The Complainant is must prove under paragraph 4(a)(iii) of the Policy that the disputed domain name has been registered in bad faith and is being used in bad faith. Paragraph 4(b) of the Policy lists four illustrative alternative circumstances that shall be evidence of the registration and use of a domain name in bad faith by a Respondent, namely:

“(i) circumstances indicating that you have registered or you have acquired the domain name primarily for the purpose of selling, renting, or otherwise transferring the domain name registration to the complainant who is the owner of the trademark or service mark or to a competitor of that complainant, for valuable consideration in excess of your documented out of pocket costs directly related to the domain name; or

(ii) you have registered the domain name in order to prevent the owner of the trademark or service mark from reflecting the mark in a corresponding domain name, provided that you have engaged in a pattern of such conduct; or

(iii) you have registered the domain name primarily for the purpose of disrupting the business of a competitor; or

(iv) by using the domain name, you have intentionally attempted to attract, for commercial gain, Internet users to your web site or other on-line location, by creating a likelihood of confusion with the complainant’s mark as to the source, sponsorship, affiliation, or endorsement of your website or location or of a product or service on your website or location.”
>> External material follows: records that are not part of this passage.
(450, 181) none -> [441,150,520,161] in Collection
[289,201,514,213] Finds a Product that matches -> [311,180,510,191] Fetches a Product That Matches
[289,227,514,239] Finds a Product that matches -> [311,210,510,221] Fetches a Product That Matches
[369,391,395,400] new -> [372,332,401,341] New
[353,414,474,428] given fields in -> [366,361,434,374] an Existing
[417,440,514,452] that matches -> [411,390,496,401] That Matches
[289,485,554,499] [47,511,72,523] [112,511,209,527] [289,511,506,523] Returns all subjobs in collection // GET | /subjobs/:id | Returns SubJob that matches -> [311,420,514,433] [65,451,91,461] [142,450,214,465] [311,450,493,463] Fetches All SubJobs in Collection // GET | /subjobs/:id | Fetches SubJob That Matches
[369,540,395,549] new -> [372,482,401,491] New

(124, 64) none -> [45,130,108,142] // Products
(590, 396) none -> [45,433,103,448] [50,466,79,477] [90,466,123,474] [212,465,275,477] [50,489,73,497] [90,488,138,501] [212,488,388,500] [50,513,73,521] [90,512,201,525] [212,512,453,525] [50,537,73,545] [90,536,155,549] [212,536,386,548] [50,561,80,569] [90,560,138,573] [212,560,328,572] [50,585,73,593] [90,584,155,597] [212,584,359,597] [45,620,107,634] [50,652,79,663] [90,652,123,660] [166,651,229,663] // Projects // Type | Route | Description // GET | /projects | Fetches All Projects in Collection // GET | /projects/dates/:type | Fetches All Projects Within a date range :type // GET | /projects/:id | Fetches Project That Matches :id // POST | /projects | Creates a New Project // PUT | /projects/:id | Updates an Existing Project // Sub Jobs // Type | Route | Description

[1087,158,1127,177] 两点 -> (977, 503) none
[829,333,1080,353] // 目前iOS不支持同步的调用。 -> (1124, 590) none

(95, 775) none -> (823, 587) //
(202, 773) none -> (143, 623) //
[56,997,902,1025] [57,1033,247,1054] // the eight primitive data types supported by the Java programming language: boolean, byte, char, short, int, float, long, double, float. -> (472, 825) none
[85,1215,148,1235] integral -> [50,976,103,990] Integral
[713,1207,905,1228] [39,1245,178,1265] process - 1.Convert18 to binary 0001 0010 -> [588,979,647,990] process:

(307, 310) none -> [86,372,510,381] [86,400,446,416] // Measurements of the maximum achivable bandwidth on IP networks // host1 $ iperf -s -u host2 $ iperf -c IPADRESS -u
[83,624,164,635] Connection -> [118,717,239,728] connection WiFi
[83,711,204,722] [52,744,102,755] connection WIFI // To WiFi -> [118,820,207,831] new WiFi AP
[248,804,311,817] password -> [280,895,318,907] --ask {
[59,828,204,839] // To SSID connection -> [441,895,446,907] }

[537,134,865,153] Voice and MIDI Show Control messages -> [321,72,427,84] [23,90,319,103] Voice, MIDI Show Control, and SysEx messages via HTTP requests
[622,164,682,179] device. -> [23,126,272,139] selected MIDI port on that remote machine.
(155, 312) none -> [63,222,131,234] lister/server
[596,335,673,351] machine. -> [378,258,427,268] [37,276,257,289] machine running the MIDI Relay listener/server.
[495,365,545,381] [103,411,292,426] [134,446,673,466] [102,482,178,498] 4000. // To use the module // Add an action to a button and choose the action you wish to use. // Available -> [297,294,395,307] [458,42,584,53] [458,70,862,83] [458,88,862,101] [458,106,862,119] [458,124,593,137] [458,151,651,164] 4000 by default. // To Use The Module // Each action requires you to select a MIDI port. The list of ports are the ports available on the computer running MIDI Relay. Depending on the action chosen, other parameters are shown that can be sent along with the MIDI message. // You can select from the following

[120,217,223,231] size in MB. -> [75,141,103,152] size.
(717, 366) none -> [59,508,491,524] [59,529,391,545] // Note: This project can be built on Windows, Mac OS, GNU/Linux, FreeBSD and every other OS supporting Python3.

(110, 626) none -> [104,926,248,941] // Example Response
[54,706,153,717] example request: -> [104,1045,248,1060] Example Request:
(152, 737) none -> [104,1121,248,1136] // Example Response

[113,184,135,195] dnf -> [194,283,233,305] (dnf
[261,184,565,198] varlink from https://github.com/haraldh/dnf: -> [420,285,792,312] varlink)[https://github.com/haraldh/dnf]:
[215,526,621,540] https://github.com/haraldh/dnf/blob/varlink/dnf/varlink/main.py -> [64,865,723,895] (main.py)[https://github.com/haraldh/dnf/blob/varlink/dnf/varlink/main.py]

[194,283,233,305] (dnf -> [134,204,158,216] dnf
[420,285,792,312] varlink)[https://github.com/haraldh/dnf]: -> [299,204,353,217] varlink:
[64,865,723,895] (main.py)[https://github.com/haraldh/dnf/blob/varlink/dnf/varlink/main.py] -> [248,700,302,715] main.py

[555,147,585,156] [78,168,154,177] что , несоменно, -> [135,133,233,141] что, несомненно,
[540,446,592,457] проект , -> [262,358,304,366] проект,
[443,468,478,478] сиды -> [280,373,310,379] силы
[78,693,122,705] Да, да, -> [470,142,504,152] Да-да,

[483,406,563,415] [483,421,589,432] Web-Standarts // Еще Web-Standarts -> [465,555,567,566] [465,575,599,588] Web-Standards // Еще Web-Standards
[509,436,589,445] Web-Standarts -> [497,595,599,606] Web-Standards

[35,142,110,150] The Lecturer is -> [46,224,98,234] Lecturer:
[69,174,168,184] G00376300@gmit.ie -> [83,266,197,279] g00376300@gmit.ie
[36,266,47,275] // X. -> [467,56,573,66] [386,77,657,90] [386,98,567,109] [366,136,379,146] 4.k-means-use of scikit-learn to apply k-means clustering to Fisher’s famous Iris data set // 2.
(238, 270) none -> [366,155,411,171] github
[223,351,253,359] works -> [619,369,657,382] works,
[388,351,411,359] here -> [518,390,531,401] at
The provisions of paragraph 4(b) of the Policy are without limitation, and bad faith registration and use may be found alternatively.

On the evidence, the Respondent has registered and used the disputed domain name comprising solely the trademark of a long-established school and has used the website to which it resolves with intent to redirect Internet users to a pornographic website. The Respondent’s website has also been used to display to viewers a notice headed “IMPORTANT NEWS WILL POST SHORTLY”. The notice makes reference to children and in all the context it may reasonably be inferred that it refers to the Edinburgh Academy. The notice uses words including “mistakes”, “lies” and “cover ups”. The Panel has decided in paragraph 6C above that the Respondent does not have rights or legitimate interests in the disputed domain name on the basis of it being an intended criticism site or for any other reason. Paragraph 4(b)(iii) of the Policy provides for a finding of bad faith where the Respondent has registered the disputed domain name primarily for the purpose of disrupting the business of a competitor. The definition of a competitor in the context is wide (Mission KwaSizabantu v. Benjamin Rost, WIPO Case No. D2000-0279: “The natural meaning of the word “competitor” is one who acts in opposition to another and the context does not imply or demand any restricted meaning such as a commercial or business competitor”). On the balance of probabilities, the Panel finds the disputed domain name to have been registered and used by the Respondent in bad faith for the purpose of disrupting the business of the Complainant within the general provisions of paragraph 4(a)(iii) of the Policy and specifically in the terms of paragraph 4(b)(iii) of the Policy.

7. Decision

For the foregoing reasons, in accordance with paragraphs 4(i) of the Policy and 15 of the Rules, the Panel orders that the disputed domain name <edinburghacademy.org> be transferred to the Complainant.